Top of Data to process
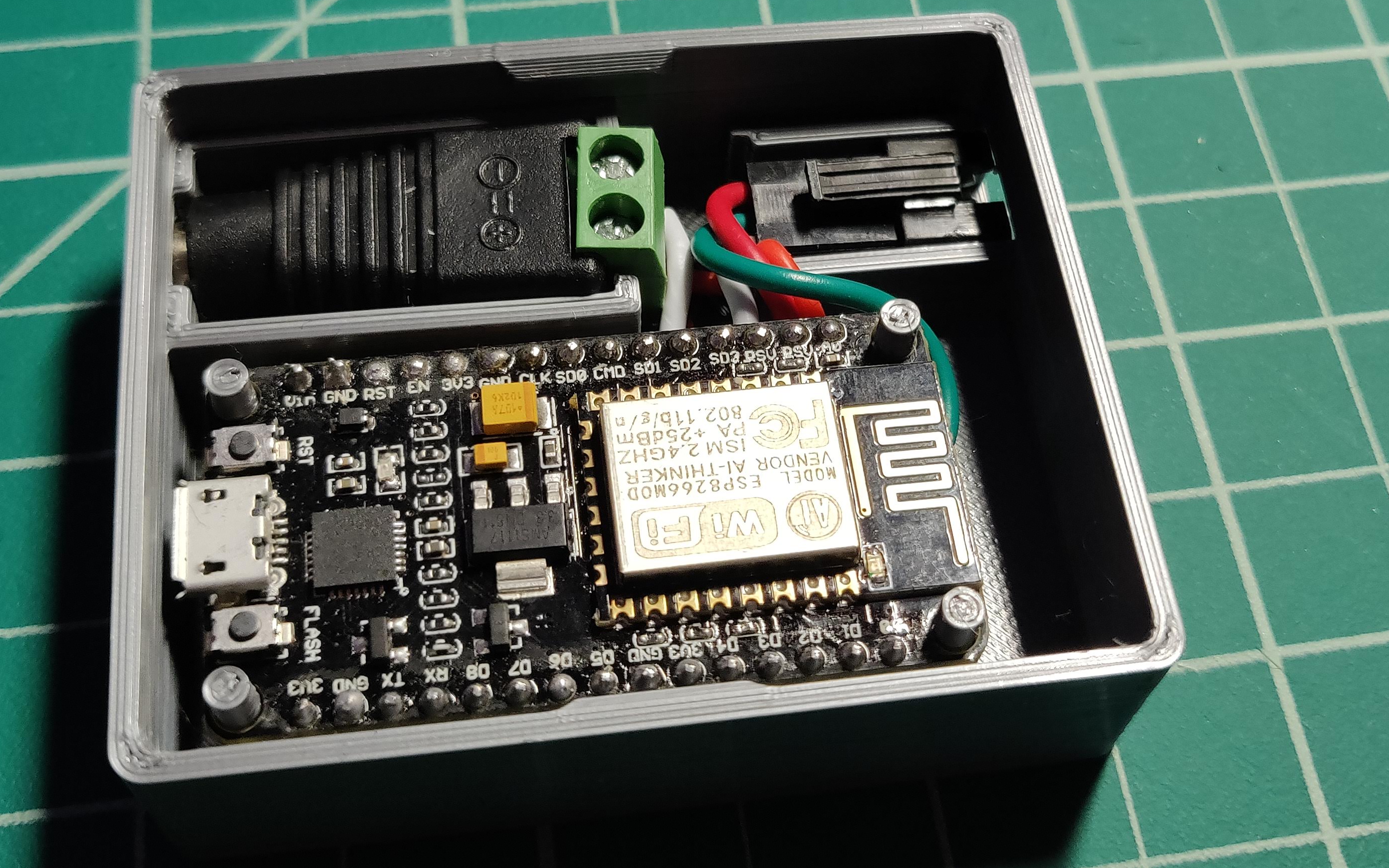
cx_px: 694
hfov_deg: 45.3
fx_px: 1666
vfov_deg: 29.0
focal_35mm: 44
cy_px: 289
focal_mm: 4.25
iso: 400
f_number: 1.7
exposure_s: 1/33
Bottom of Data to process
- Job item
Before you return the listing, strip out its pictures; all else must match exactly.

- Output
cx_px: 694
hfov_deg: 45.3
fx_px: 1666
vfov_deg: 29.0
focal_35mm: 44
cy_px: 289
focal_mm: 4.25
iso: 400
f_number: 1.7
exposure_s: 1/33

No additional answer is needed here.